===== Extracted information
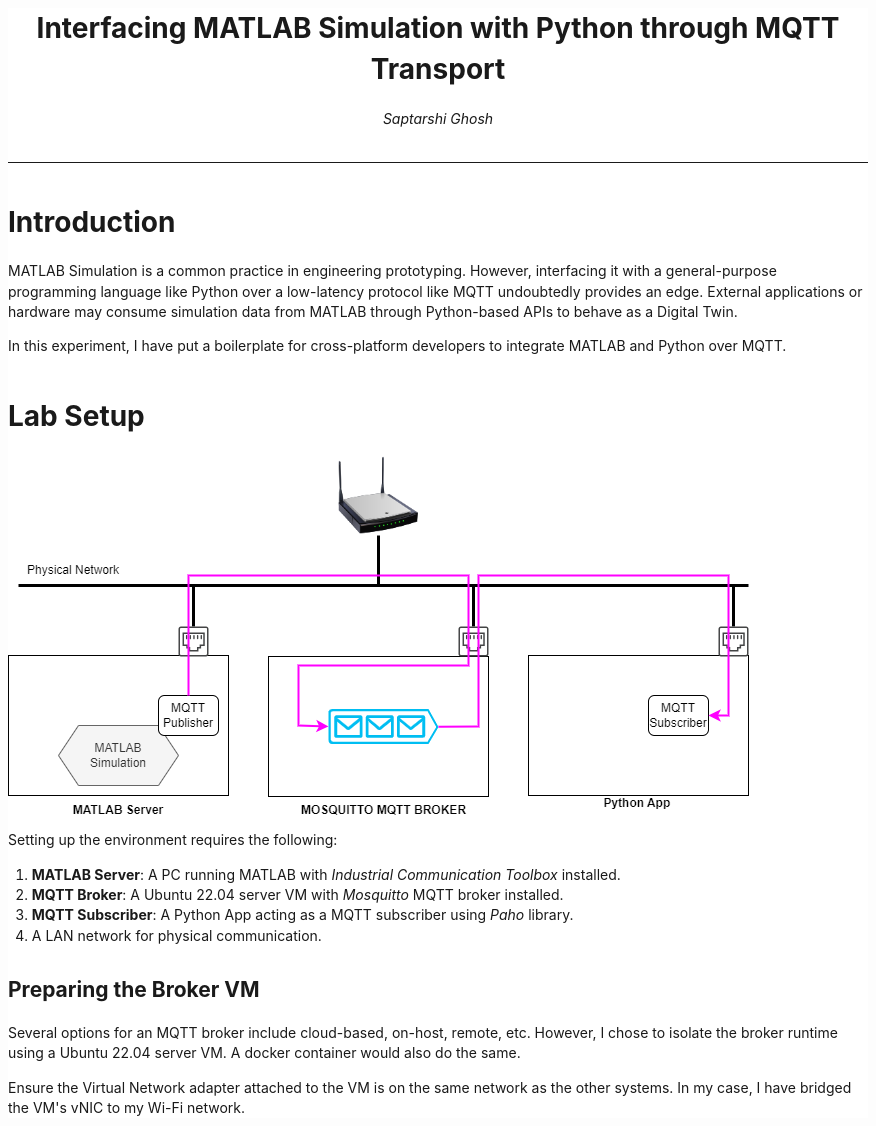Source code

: <center> <h1>Interfacing MATLAB Simulation with Python through MQTT Transport </h1> </center>
<center><h6>Saptarshi Ghosh</h6></center>
<hr>

# Introduction
MATLAB Simulation is a common practice in engineering prototyping. However, interfacing it with a general-purpose programming language like Python over a low-latency protocol like MQTT undoubtedly provides an edge. External applications or hardware may consume simulation data from MATLAB through Python-based APIs to behave as a Digital Twin.  

In this experiment, I have put a boilerplate for cross-platform developers to integrate MATLAB and Python over MQTT. 

# Lab Setup
![](figs/Matlab_MQTT_Python.png)
<br>
Setting up the environment requires the following:
1. __MATLAB Server__: A PC running MATLAB with _Industrial Communication Toolbox_ installed. 
2. __MQTT Broker__: A Ubuntu 22.04 server VM with _Mosquitto_ MQTT broker installed. 
3. __MQTT Subscriber__: A Python App acting as a MQTT subscriber using _Paho_ library. 
4. A LAN network for physical communication. 

## Preparing the Broker VM
Several options for an MQTT broker include cloud-based, on-host, remote, etc. However, I chose to isolate the broker runtime using a Ubuntu 22.04 server VM. A docker container would also do the same.

Ensure the Virtual Network adapter attached to the VM is on the same network as the other systems. In my case, I have bridged the VM's vNIC to my Wi-Fi network. 
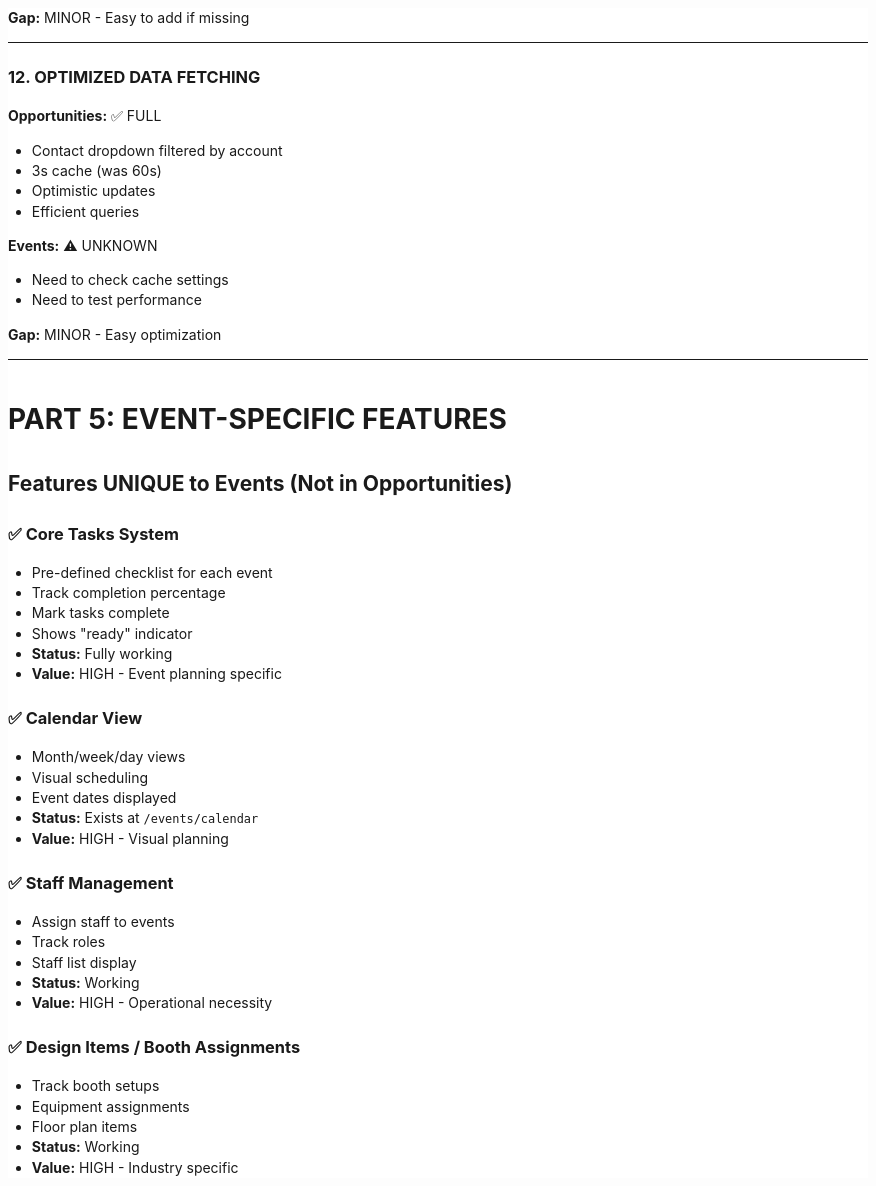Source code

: **Gap:** MINOR - Easy to add if missing

---

### 12. OPTIMIZED DATA FETCHING
**Opportunities:** ✅ FULL
- Contact dropdown filtered by account
- 3s cache (was 60s)
- Optimistic updates
- Efficient queries

**Events:** ⚠️ UNKNOWN
- Need to check cache settings
- Need to test performance

**Gap:** MINOR - Easy optimization

---

# PART 5: EVENT-SPECIFIC FEATURES

## Features UNIQUE to Events (Not in Opportunities)

### ✅ **Core Tasks System**
- Pre-defined checklist for each event
- Track completion percentage
- Mark tasks complete
- Shows "ready" indicator
- **Status:** Fully working
- **Value:** HIGH - Event planning specific

### ✅ **Calendar View**
- Month/week/day views
- Visual scheduling
- Event dates displayed
- **Status:** Exists at `/events/calendar`
- **Value:** HIGH - Visual planning

### ✅ **Staff Management**
- Assign staff to events
- Track roles
- Staff list display
- **Status:** Working
- **Value:** HIGH - Operational necessity

### ✅ **Design Items / Booth Assignments**
- Track booth setups
- Equipment assignments
- Floor plan items
- **Status:** Working
- **Value:** HIGH - Industry specific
==========
▶ Exercise aim: Format as a Markdown table with the columns "Number" and "Record line" the part of the records that opens with the line containing "### ✅ **Calendar View**" and runs through the end of the records, numbering each line and omitting blank lines.

▶ Answer to this exercise:
| Number | Record line |
|---|---|
| 1 | ### ✅ **Calendar View** |
| 2 | - Month/week/day views |
| 3 | - Visual scheduling |
| 4 | - Event dates displayed |
| 5 | - **Status:** Exists at `/events/calendar` |
| 6 | - **Value:** HIGH - Visual planning |
| 7 | ### ✅ **Staff Management** |
| 8 | - Assign staff to events |
| 9 | - Track roles |
| 10 | - Staff list display |
| 11 | - **Status:** Working |
| 12 | - **Value:** HIGH - Operational necessity |
| 13 | ### ✅ **Design Items / Booth Assignments** |
| 14 | - Track booth setups |
| 15 | - Equipment assignments |
| 16 | - Floor plan items |
| 17 | - **Status:** Working |
| 18 | - **Value:** HIGH - Industry specific |